►

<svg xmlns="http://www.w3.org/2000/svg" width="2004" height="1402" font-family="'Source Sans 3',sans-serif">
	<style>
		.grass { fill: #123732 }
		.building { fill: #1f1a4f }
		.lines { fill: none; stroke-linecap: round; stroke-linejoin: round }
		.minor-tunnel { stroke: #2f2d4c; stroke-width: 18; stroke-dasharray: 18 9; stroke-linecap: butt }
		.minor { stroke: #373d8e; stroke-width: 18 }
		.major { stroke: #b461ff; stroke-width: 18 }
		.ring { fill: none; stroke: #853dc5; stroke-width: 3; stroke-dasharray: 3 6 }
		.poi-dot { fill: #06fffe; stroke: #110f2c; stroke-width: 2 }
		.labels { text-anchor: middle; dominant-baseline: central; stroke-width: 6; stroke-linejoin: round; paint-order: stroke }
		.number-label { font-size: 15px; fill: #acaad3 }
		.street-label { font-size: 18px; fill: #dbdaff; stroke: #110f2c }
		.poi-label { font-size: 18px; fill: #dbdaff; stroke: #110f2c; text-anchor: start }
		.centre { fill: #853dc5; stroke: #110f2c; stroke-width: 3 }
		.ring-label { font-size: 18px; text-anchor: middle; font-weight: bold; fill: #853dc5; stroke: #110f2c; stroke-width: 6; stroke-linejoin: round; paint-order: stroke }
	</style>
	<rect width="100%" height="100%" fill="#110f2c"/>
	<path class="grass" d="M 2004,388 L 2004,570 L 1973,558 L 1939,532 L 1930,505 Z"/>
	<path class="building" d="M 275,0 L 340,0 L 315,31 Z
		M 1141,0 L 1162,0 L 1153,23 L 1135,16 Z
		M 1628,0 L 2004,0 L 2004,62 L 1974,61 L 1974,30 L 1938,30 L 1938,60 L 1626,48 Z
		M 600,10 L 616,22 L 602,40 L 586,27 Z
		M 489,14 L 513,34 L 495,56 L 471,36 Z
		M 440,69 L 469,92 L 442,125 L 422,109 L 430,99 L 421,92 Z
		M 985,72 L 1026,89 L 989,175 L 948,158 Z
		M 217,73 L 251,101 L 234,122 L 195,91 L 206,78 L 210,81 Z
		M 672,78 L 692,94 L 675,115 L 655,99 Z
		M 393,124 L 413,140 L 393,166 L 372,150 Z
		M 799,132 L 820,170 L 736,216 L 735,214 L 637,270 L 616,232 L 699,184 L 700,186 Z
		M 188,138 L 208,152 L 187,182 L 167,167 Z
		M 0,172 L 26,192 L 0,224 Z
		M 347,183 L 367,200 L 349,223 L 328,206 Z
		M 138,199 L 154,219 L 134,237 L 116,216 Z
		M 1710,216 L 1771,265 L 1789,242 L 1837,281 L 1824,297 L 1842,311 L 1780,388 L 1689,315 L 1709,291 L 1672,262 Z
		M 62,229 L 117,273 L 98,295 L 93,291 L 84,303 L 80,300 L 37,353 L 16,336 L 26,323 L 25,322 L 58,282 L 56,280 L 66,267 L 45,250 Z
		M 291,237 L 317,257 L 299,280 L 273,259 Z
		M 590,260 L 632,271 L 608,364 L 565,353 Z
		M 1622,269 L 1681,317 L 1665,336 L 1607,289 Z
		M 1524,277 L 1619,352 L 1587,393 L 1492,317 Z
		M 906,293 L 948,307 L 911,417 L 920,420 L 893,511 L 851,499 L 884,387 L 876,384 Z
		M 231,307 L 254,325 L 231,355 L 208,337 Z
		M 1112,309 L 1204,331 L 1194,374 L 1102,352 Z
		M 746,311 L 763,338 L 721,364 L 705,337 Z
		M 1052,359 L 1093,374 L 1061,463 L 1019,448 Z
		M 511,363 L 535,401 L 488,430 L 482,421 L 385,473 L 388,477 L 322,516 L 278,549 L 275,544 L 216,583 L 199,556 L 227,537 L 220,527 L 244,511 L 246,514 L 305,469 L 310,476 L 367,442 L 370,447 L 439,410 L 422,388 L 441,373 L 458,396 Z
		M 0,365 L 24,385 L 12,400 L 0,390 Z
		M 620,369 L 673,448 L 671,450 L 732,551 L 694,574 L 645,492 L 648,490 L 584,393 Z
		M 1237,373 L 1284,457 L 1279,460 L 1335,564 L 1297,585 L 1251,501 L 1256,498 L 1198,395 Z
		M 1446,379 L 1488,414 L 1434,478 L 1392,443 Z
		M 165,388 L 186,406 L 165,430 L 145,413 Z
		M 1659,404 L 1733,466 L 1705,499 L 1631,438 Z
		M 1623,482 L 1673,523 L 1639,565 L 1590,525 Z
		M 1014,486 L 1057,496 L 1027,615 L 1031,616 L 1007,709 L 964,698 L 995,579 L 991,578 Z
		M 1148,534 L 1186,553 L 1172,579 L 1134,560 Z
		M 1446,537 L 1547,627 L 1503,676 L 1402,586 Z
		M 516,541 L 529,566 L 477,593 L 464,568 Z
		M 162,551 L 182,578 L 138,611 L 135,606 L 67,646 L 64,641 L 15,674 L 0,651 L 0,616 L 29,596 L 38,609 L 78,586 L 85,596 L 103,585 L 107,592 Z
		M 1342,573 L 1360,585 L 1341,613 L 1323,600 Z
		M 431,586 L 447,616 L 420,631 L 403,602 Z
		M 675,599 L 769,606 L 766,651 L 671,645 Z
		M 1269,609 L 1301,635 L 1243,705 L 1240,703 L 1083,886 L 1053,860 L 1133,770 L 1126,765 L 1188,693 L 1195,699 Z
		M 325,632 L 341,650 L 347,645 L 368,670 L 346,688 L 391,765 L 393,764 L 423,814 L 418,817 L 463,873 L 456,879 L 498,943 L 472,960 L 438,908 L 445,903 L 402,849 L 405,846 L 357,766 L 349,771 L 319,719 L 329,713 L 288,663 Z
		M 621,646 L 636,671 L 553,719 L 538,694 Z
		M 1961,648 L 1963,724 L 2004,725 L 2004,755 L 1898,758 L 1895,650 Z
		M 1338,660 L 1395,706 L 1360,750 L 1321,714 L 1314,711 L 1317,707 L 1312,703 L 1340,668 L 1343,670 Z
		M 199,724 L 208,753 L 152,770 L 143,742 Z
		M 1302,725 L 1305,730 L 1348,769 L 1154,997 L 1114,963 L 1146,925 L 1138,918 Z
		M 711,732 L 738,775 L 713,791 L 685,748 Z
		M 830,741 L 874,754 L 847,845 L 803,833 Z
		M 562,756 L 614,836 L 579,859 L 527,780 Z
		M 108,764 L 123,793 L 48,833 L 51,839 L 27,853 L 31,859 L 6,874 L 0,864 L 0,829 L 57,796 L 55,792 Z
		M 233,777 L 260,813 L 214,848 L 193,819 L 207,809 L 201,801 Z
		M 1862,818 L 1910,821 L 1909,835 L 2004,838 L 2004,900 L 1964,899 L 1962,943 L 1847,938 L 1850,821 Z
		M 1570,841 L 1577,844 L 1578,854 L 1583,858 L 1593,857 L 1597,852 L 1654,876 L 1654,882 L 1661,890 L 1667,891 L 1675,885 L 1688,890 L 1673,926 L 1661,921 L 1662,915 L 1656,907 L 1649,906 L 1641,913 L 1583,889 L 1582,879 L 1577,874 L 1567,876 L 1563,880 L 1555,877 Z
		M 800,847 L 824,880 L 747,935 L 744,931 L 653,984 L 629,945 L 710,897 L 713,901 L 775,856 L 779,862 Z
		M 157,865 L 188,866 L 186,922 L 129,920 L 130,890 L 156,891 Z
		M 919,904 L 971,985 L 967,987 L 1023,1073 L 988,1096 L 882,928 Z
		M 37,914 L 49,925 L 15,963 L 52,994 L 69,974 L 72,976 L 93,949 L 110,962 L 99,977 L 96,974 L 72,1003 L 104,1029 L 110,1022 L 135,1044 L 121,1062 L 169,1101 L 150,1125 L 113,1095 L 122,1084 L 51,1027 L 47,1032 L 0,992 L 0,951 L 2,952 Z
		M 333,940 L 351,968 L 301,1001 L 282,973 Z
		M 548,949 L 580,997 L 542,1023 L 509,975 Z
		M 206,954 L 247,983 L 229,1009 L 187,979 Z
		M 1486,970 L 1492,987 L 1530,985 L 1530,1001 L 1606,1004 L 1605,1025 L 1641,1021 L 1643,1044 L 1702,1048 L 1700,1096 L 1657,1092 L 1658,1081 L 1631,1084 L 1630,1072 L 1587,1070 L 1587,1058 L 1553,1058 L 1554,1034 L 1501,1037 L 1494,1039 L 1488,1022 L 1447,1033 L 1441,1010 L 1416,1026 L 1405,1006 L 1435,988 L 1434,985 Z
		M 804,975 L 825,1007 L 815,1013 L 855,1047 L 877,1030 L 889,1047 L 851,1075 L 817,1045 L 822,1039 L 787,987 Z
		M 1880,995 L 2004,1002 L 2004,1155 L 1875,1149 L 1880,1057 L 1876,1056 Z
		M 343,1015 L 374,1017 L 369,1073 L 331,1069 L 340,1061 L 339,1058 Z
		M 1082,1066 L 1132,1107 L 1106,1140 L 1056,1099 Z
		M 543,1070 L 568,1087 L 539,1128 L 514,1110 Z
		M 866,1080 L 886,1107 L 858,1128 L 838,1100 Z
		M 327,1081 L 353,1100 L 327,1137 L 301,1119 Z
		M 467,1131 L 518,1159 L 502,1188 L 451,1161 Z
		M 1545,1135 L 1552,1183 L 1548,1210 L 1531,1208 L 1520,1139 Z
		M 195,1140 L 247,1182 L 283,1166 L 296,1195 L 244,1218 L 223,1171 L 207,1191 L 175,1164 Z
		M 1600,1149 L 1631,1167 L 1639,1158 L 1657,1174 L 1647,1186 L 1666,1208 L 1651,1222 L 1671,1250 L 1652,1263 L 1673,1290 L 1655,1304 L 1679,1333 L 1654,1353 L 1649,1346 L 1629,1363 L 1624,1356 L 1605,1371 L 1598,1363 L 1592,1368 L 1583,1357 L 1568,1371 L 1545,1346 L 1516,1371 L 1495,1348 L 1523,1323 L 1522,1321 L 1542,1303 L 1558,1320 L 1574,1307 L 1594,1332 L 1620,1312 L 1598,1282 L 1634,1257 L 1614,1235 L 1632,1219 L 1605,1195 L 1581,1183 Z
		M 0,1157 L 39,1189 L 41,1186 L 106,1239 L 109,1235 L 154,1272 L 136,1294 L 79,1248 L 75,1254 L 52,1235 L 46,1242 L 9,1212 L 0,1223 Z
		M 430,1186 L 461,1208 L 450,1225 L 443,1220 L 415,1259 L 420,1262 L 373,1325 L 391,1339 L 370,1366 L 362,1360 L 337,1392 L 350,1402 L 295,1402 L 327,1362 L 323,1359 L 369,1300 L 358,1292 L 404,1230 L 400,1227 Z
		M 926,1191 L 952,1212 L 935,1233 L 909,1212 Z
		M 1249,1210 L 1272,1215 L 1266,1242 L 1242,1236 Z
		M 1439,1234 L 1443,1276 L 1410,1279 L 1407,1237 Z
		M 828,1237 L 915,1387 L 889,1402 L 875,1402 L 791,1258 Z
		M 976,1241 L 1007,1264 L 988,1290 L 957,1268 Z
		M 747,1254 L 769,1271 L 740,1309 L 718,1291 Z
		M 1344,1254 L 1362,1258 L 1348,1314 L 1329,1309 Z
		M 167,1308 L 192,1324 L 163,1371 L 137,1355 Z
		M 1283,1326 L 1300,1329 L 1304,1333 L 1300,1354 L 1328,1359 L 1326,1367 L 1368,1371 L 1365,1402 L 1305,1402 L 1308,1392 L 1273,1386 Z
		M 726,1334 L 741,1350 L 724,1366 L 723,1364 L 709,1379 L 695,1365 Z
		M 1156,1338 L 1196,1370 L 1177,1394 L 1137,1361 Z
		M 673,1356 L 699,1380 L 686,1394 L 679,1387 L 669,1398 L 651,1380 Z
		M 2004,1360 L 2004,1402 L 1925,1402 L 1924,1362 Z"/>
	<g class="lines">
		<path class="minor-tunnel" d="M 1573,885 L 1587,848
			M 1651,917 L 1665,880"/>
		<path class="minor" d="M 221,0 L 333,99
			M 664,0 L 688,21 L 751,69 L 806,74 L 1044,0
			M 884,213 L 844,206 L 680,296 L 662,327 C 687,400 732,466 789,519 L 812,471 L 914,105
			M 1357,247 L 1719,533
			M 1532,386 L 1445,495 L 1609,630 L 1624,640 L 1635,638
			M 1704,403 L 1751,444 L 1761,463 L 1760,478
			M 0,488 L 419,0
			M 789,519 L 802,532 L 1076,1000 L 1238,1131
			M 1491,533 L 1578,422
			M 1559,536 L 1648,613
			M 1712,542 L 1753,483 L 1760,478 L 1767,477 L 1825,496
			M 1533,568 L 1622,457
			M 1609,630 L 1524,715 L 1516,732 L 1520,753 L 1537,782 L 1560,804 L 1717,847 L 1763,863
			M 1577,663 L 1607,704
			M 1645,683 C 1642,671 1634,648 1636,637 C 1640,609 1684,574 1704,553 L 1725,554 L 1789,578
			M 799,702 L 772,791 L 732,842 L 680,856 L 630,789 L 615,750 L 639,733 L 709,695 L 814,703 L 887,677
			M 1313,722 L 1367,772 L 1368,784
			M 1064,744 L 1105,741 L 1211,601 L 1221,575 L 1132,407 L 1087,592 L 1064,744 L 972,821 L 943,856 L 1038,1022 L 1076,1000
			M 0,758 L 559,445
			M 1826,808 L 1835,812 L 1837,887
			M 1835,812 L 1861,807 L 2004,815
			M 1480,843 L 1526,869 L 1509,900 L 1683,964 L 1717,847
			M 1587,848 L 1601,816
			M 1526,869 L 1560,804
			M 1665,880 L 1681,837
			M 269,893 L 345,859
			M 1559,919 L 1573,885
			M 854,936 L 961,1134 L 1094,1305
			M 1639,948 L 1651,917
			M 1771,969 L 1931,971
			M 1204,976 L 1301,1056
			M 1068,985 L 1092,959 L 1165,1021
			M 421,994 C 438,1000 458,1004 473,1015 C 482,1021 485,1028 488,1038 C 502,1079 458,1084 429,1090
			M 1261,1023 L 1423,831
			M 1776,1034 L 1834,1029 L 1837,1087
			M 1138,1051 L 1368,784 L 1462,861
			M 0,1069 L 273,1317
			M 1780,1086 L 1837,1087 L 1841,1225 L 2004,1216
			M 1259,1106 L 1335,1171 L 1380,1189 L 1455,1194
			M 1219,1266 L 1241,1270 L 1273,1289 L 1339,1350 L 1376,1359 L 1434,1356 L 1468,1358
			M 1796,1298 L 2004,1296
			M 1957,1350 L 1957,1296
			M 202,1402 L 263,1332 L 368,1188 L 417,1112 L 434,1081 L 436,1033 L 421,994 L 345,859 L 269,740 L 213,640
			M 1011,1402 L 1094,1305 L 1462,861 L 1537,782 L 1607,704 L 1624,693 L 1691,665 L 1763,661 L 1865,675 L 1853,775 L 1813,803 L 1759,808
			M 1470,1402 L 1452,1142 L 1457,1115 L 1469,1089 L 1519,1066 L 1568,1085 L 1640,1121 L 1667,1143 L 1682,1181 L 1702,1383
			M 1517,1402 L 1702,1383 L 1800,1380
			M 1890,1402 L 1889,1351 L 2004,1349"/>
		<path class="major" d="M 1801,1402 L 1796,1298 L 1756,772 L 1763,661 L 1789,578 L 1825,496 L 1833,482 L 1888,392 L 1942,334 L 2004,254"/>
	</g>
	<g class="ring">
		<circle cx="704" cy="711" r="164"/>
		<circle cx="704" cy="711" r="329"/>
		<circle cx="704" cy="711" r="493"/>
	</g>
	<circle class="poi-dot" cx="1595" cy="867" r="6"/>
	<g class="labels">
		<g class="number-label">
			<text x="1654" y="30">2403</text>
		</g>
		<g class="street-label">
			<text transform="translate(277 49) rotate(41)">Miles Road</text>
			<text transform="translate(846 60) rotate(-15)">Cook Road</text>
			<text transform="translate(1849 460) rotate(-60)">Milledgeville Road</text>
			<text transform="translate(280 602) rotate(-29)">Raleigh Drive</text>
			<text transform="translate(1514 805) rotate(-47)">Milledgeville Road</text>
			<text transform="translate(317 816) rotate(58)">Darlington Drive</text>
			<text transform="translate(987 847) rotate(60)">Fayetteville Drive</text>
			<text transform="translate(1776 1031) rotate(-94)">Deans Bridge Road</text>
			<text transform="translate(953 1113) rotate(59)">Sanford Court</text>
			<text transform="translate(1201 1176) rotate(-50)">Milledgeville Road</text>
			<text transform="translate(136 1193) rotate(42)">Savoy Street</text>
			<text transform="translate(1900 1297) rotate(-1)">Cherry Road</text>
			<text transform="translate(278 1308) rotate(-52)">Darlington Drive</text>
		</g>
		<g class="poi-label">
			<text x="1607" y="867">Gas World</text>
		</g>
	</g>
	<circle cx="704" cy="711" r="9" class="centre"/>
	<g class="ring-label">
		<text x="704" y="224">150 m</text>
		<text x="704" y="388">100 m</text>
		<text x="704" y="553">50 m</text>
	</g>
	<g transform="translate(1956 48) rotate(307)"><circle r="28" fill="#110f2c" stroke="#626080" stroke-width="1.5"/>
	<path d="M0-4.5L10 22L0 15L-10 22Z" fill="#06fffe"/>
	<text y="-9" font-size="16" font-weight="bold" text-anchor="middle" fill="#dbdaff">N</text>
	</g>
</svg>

◄

_Exercise requirements_:
Respond with a single number: the count of lines in the entries above that contain the string "height".

_Solution_:
2